REQUEST:
Return a faithful copy of all the entries, omitting the images.
________________________________________
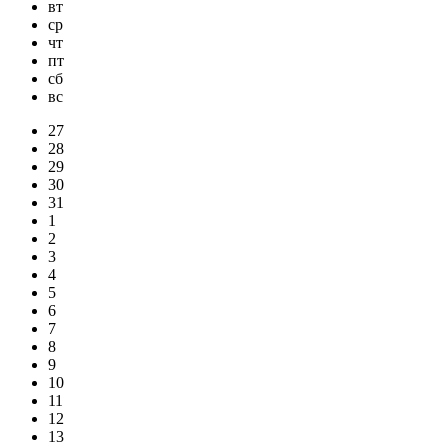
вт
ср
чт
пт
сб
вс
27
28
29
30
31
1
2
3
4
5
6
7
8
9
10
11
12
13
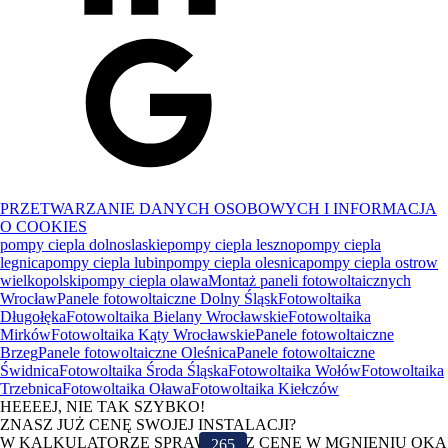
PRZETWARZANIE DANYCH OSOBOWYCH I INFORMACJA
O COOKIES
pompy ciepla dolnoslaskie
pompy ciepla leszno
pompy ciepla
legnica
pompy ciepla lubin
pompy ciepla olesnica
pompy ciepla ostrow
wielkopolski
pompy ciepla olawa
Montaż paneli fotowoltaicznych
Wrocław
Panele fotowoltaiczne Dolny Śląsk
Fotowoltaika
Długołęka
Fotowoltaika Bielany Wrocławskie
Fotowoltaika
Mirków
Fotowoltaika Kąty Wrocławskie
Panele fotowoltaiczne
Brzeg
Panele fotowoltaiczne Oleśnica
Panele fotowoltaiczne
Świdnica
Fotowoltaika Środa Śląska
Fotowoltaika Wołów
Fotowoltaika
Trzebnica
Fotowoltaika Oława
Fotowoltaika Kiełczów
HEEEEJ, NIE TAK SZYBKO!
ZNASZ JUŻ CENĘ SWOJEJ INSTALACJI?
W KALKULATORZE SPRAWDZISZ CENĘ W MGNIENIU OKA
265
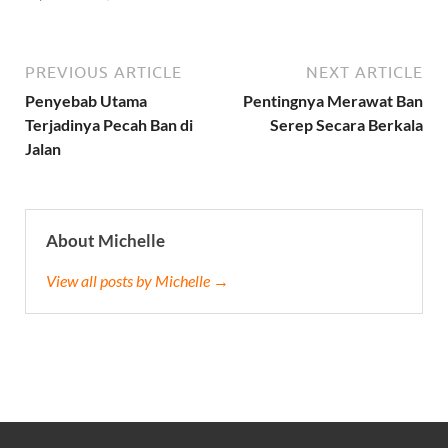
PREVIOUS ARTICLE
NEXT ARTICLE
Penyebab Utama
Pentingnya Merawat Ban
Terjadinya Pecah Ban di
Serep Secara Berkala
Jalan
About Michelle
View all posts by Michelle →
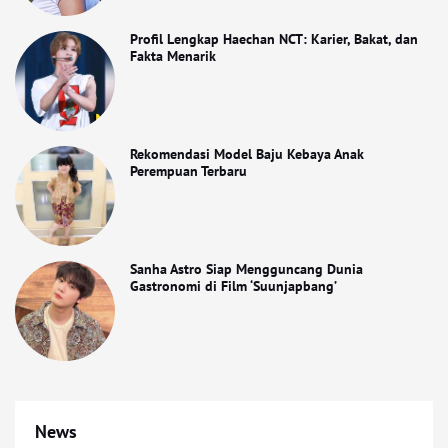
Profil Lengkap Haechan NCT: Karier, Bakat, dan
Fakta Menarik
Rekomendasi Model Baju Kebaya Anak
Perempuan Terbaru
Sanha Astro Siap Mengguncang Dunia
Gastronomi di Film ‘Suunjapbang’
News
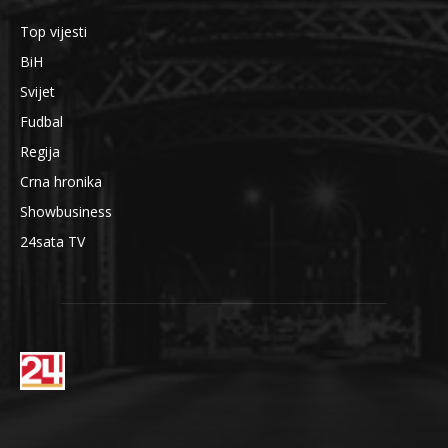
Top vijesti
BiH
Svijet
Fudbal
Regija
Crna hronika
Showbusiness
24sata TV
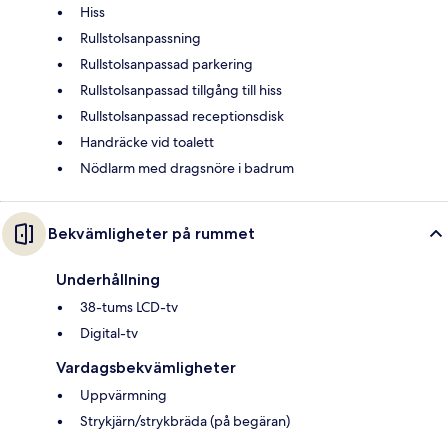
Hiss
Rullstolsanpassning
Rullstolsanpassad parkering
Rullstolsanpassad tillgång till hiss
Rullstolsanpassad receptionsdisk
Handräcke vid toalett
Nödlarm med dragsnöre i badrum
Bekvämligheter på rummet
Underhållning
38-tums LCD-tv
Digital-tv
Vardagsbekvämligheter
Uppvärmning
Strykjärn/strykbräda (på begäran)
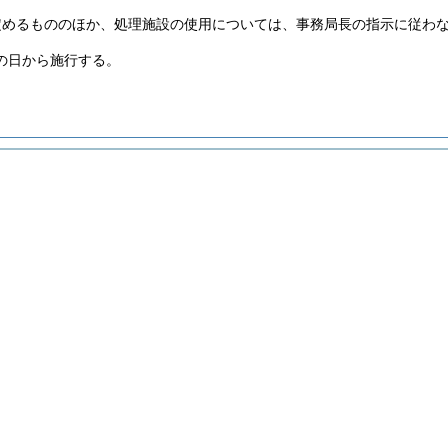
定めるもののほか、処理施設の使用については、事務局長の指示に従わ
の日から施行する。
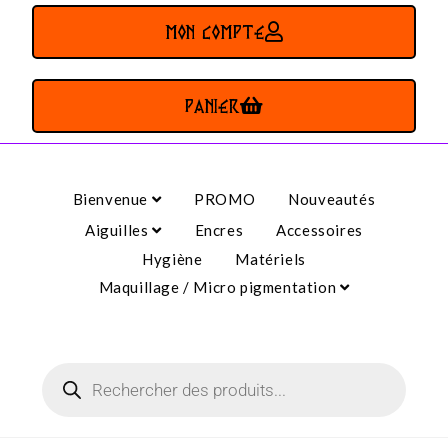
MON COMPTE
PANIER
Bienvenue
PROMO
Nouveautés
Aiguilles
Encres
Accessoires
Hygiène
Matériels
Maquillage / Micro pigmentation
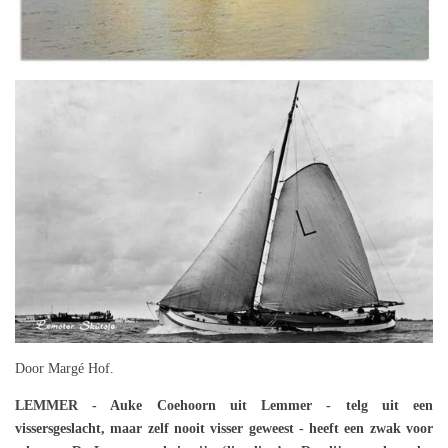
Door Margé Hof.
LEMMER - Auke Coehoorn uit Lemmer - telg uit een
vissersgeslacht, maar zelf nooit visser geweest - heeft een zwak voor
________________________________________
TASK ANSWER:
вт
ср
чт
пт
сб
вс
27
28
29
30
31
1
2
3
4
5
6
7
8
9
10
11
12
13
PRZETWARZANIE DANYCH OSOBOWYCH I INFORMACJA
O COOKIES
pompy ciepla dolnoslaskie
pompy ciepla leszno
pompy ciepla
legnica
pompy ciepla lubin
pompy ciepla olesnica
pompy ciepla ostrow
wielkopolski
pompy ciepla olawa
Montaż paneli fotowoltaicznych
Wrocław
Panele fotowoltaiczne Dolny Śląsk
Fotowoltaika
Długołęka
Fotowoltaika Bielany Wrocławskie
Fotowoltaika
Mirków
Fotowoltaika Kąty Wrocławskie
Panele fotowoltaiczne
Brzeg
Panele fotowoltaiczne Oleśnica
Panele fotowoltaiczne
Świdnica
Fotowoltaika Środa Śląska
Fotowoltaika Wołów
Fotowoltaika
Trzebnica
Fotowoltaika Oława
Fotowoltaika Kiełczów
HEEEEJ, NIE TAK SZYBKO!
ZNASZ JUŻ CENĘ SWOJEJ INSTALACJI?
W KALKULATORZE SPRAWDZISZ CENĘ W MGNIENIU OKA
265
PREVIOUS ARTICLE
NEXT ARTICLE
Penyebab Utama
Pentingnya Merawat Ban
Terjadinya Pecah Ban di
Serep Secara Berkala
Jalan
About Michelle
View all posts by Michelle →
Profil Lengkap Haechan NCT: Karier, Bakat, dan
Fakta Menarik
Rekomendasi Model Baju Kebaya Anak
Perempuan Terbaru
Sanha Astro Siap Mengguncang Dunia
Gastronomi di Film ‘Suunjapbang’
News
Top vijesti
BiH
Svijet
Fudbal
Regija
Crna hronika
Showbusiness
24sata TV
Hiss
Rullstolsanpassning
Rullstolsanpassad parkering
Rullstolsanpassad tillgång till hiss
Rullstolsanpassad receptionsdisk
Handräcke vid toalett
Nödlarm med dragsnöre i badrum
Bekvämligheter på rummet
Underhållning
38-tums LCD-tv
Digital-tv
Vardagsbekvämligheter
Uppvärmning
Strykjärn/strykbräda (på begäran)
定めるもののほか、処理施設の使用については、事務局長の指示に従わ
の日から施行する。
MON COMPTE
PANIER
Bienvenue
PROMO
Nouveautés
Aiguilles
Encres
Accessoires
Hygiène
Matériels
Maquillage / Micro pigmentation
Door Margé Hof.
LEMMER - Auke Coehoorn uit Lemmer - telg uit een
vissersgeslacht, maar zelf nooit visser geweest - heeft een zwak voor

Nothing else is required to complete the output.